_INSTRUCTION 1_
Return the rows below word for word, from their beginning through the line containing "kryptografické čipy, které", and leave the pictures out.

_EXCERPTED PASSAGE_
Start of Block
Coding 2022-09-18
I was thinking pretty hard about trying to beef up my enum function, but initial efforts didn't work, and I decided that trying to combine enums and classes wasn't worth it for now.
Anyway, then I spent most of today in a haze, so I didn't get much else done before now. I have concluded that I want to change up the stuff that I try to do relative to the tutorial, not because I refuse to do things that way because I know better, but because I've done things that way, and I want a change of pace.
So, I'm trying to figure out what it would take to parse Lox with an Earley parser instead of recursive descent.
Now, I tried to get some hands-on experience with Earley parsers, um, at the beginning of this year, apparently... Based on this series, which I'll be working from again.
I'm going to take things as they go, so maybe I'll get stuff done tonight, but what I want most is to plan this stuff properly.
Let's see what the current Lox expression grammar looks like in Earley parser terms:
- expression -> equality (identity)
- equality -> equality ["!=" "=="] comparison (expr.binary)
- equality -> comparison (identity)
- comparison -> comparison [">" ">=" "<" "<="] term (expr.binary)
- comparison -> term (identity)
- term -> term ["+" "-"] factor (expr.binary)
- term -> factor (identity)
- factor -> factor ["/" "*"] unary (expr.binary)
- factor -> unary (identity)
- unary -> ["!" "-"] unary (expr.unary)
- unary -> primary (identity)
- primary -> NUMBER (identity)
- primary -> STRING (identity)
- primary -> ["true" "false" "nil"] (identity)
End of Block
_INSTRUCTION 2_
In the coding notes above, retype the stretch from "So, I'm trying" through "-> factor (identity)" without changing a character.

_RECORD SET_
Start of Block
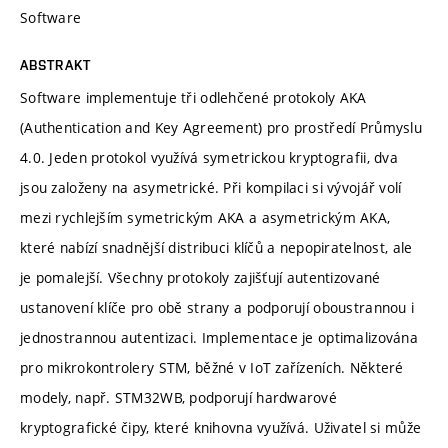
Software
ABSTRAKT
Software implementuje tři odlehčené protokoly AKA
(Authentication and Key Agreement) pro prostředí Průmyslu
4.0. Jeden protokol využívá symetrickou kryptografii, dva
jsou založeny na asymetrické. Při kompilaci si vývojář volí
mezi rychlejším symetrickým AKA a asymetrickým AKA,
které nabízí snadnější distribuci klíčů a nepopiratelnost, ale
je pomalejší. Všechny protokoly zajišťují autentizované
ustanovení klíče pro obě strany a podporují oboustrannou i
jednostrannou autentizaci. Implementace je optimalizována
pro mikrokontrolery STM, běžné v IoT zařízeních. Některé
modely, např. STM32WB, podporují hardwarové
kryptografické čipy, které knihovna využívá. Uživatel si může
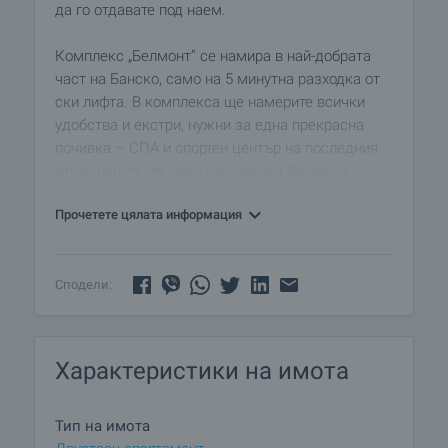
да го отдавате под наем.
Комплекс „Белмонт” се намира в най-добрата
част на Банско, само на 5 минутна разходка от
ски лифта. В комплекса ще намерите всички
удобства и екстри, нужни за една прекрасна
почивка – СПА и спортен център на последния
етаж, рецепция, лоби бар, закрит басейн и
ресторант.
Прочетете цялата информация
Сподели:
Характеристики на имота
Тип на имота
End of Block
_RESPONSE 1_
Software
ABSTRAKT
Software implementuje tři odlehčené protokoly AKA
(Authentication and Key Agreement) pro prostředí Průmyslu
4.0. Jeden protokol využívá symetrickou kryptografii, dva
jsou založeny na asymetrické. Při kompilaci si vývojář volí
mezi rychlejším symetrickým AKA a asymetrickým AKA,
které nabízí snadnější distribuci klíčů a nepopiratelnost, ale
je pomalejší. Všechny protokoly zajišťují autentizované
ustanovení klíče pro obě strany a podporují oboustrannou i
jednostrannou autentizaci. Implementace je optimalizována
pro mikrokontrolery STM, běžné v IoT zařízeních. Některé
modely, např. STM32WB, podporují hardwarové
kryptografické čipy, které knihovna využívá. Uživatel si může

_RESPONSE 2_
So, I'm trying to figure out what it would take to parse Lox with an Earley parser instead of recursive descent.
Now, I tried to get some hands-on experience with Earley parsers, um, at the beginning of this year, apparently... Based on this series, which I'll be working from again.
I'm going to take things as they go, so maybe I'll get stuff done tonight, but what I want most is to plan this stuff properly.
Let's see what the current Lox expression grammar looks like in Earley parser terms:
- expression -> equality (identity)
- equality -> equality ["!=" "=="] comparison (expr.binary)
- equality -> comparison (identity)
- comparison -> comparison [">" ">=" "<" "<="] term (expr.binary)
- comparison -> term (identity)
- term -> term ["+" "-"] factor (expr.binary)
- term -> factor (identity)